I'm trying to tar a collection of files in a directory called 'my_directory' and remove the originals by using the command:

tar -cvf files.tar my_directory --remove-files

However it is only removing the individual files inside the directory and not the directory itself (which is what I specified in the command). What am I missing here?

EDIT:

Yes, I suppose the 'remove-files' option is fairly literal. Although I too found the man page unclear on that point. (In linux I tend not to really distinguish much between directories and files that much, and forget sometimes that they are not the same thing). It looks like the consensus is that it doesn't remove directories.

However, my major prompting point for asking this question stems from tar's handling of absolute paths. Because you must specify a relative path to a file/s to be compressed, you therefore must change to the parent directory to tar it properly. As I see it using any kind of follow-on 'rm' command is potentially dangerous in that situation. Thus I was hoping to simplify things by making tar itself do the remove.

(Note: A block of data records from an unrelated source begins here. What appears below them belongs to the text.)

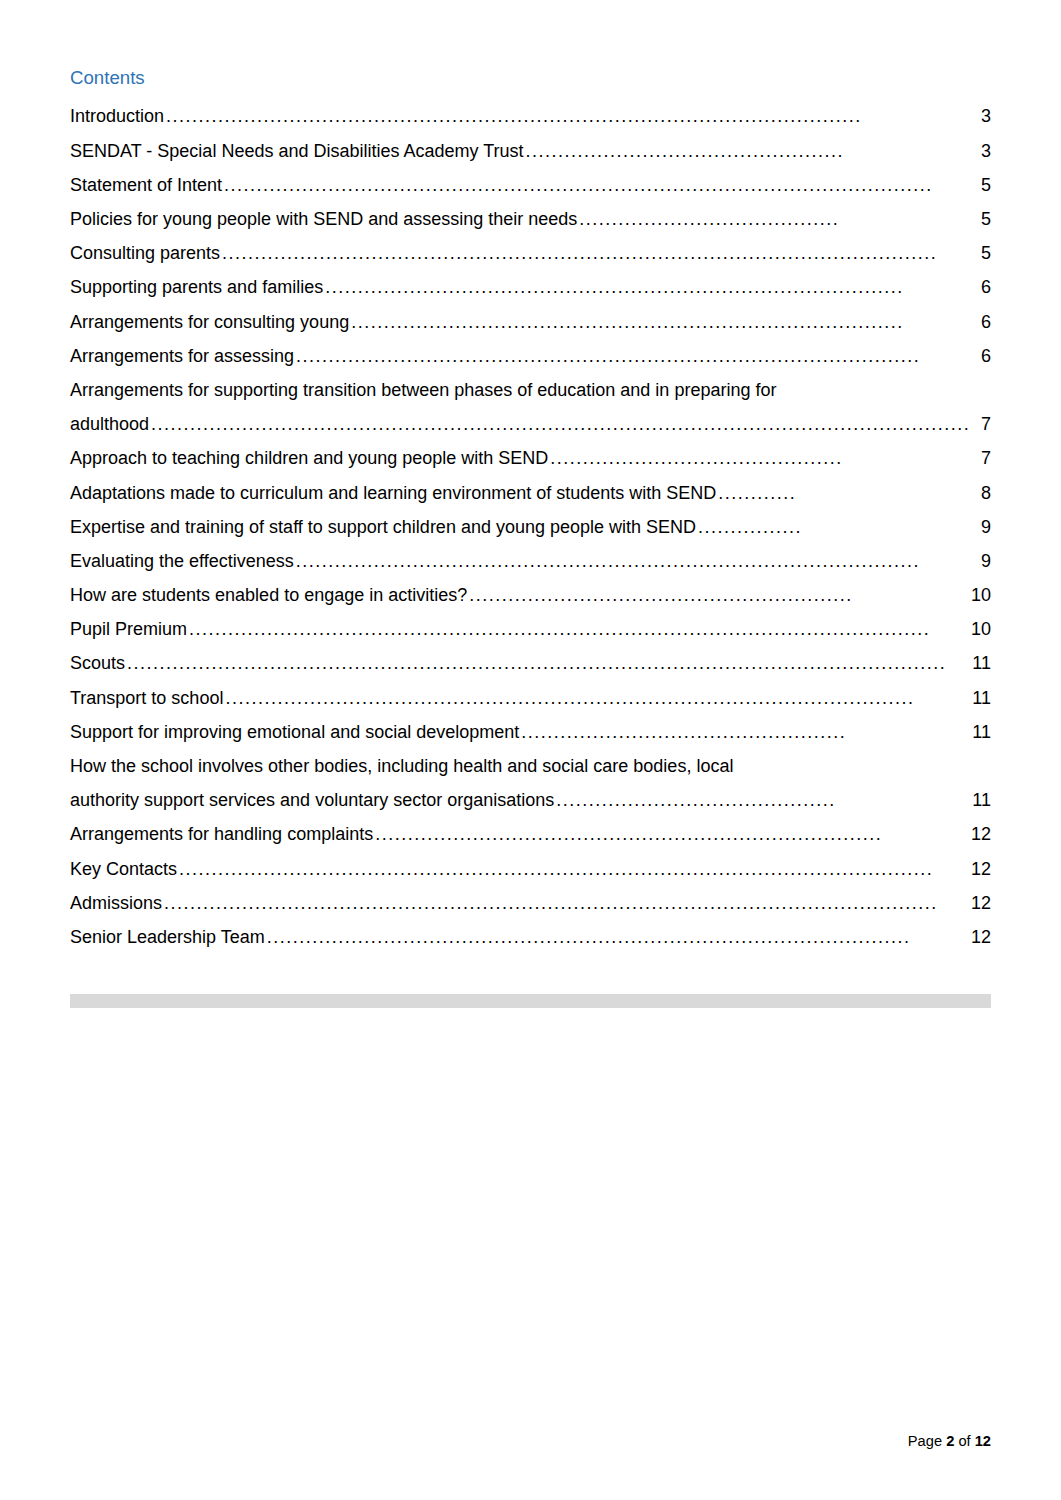Contents
Introduction........................................................................................................... 3
SENDAT - Special Needs and Disabilities Academy Trust................................................. 3
Statement of Intent............................................................................................................. 5
Policies for young people with SEND and assessing their needs........................................ 5
Consulting parents.............................................................................................................. 5
Supporting parents and families......................................................................................... 6
Arrangements for consulting young..................................................................................... 6
Arrangements for assessing................................................................................................ 6
Arrangements for supporting transition between phases of education and in preparing for adulthood.............................................................................................................................. 7
Approach to teaching children and young people with SEND............................................. 7
Adaptations made to curriculum and learning environment of students with SEND............ 8
Expertise and training of staff to support children and young people with SEND................ 9
Evaluating the effectiveness................................................................................................ 9
How are students enabled to engage in activities?........................................................... 10
Pupil Premium.................................................................................................................. 10
Scouts.............................................................................................................................. 11
Transport to school.......................................................................................................... 11
Support for improving emotional and social development.................................................. 11
How the school involves other bodies, including health and social care bodies, local authority support services and voluntary sector organisations........................................... 11
Arrangements for handling complaints.............................................................................. 12
Key Contacts.................................................................................................................... 12
Admissions....................................................................................................................... 12
Senior Leadership Team................................................................................................... 12
Page 2 of 12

For example, imagine a backup script where the directory to backup (ie. tar) is included as a shell variable. If that shell variable value was badly entered, it is possible that the result could be deleted files from whatever directory you happened to be in last.

Best Answer

You are missing the part which says the --remove-files option removes files after adding them to the archive.

You could follow the archive and file-removal operation with a command like,

find /path/to/be/archived/ -depth -type d -empty -exec rmdir {} \;


Update: You may be interested in reading this short Debian discussion on,
Bug 424692: --remove-files complains that directories "changed as we read it".